WHAT IS EXPECTED: Please count the lines in the material below that contain the string "left", and reply with only that number.
--- SUPPLIED RECORDS ---
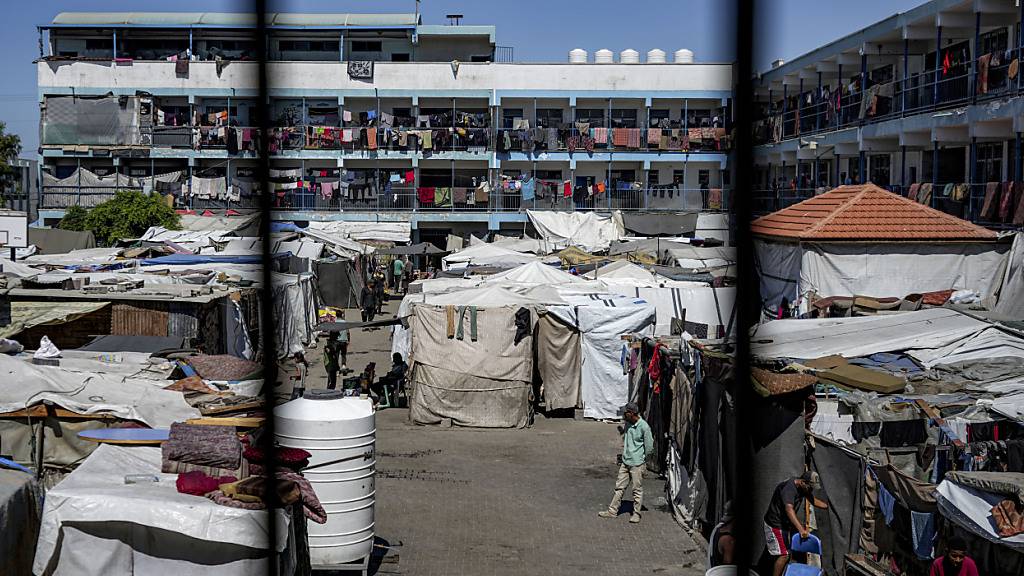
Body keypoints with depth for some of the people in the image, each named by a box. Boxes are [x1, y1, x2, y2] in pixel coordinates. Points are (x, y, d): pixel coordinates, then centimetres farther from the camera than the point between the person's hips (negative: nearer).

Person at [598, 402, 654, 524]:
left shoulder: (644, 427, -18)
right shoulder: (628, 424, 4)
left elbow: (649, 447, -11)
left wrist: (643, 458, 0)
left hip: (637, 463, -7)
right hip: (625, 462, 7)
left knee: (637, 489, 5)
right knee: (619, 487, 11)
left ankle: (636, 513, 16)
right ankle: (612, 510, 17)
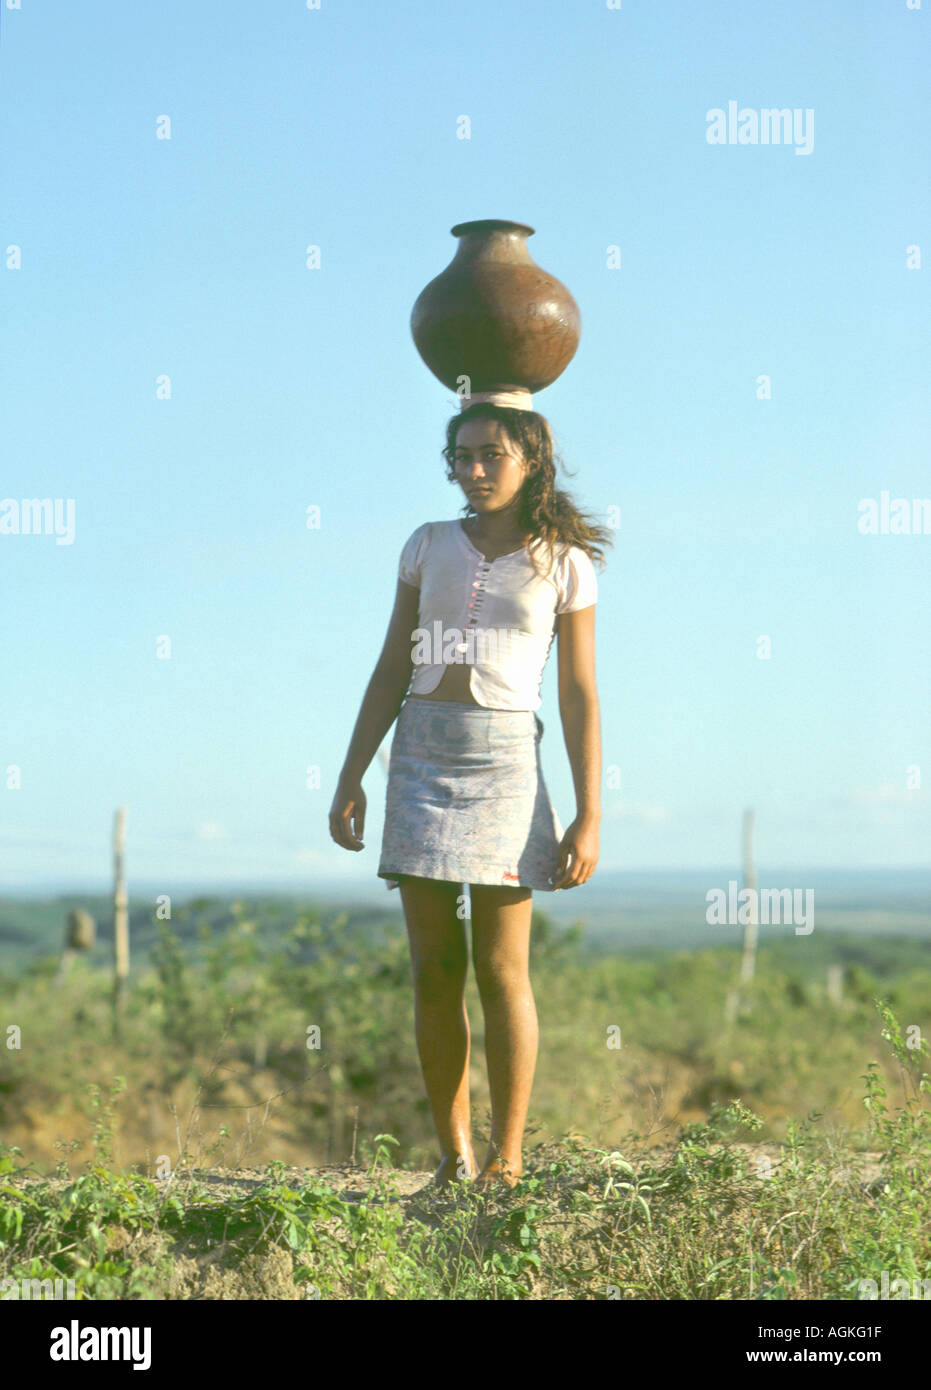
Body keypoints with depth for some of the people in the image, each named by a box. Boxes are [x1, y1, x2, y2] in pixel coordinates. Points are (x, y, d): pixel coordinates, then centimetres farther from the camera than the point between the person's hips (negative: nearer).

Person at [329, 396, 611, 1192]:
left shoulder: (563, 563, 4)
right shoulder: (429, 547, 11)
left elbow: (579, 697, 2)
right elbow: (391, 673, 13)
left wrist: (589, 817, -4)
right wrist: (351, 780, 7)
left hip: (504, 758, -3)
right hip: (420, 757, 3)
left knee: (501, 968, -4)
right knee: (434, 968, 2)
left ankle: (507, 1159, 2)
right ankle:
---
PROBLEM SOLUTION: 12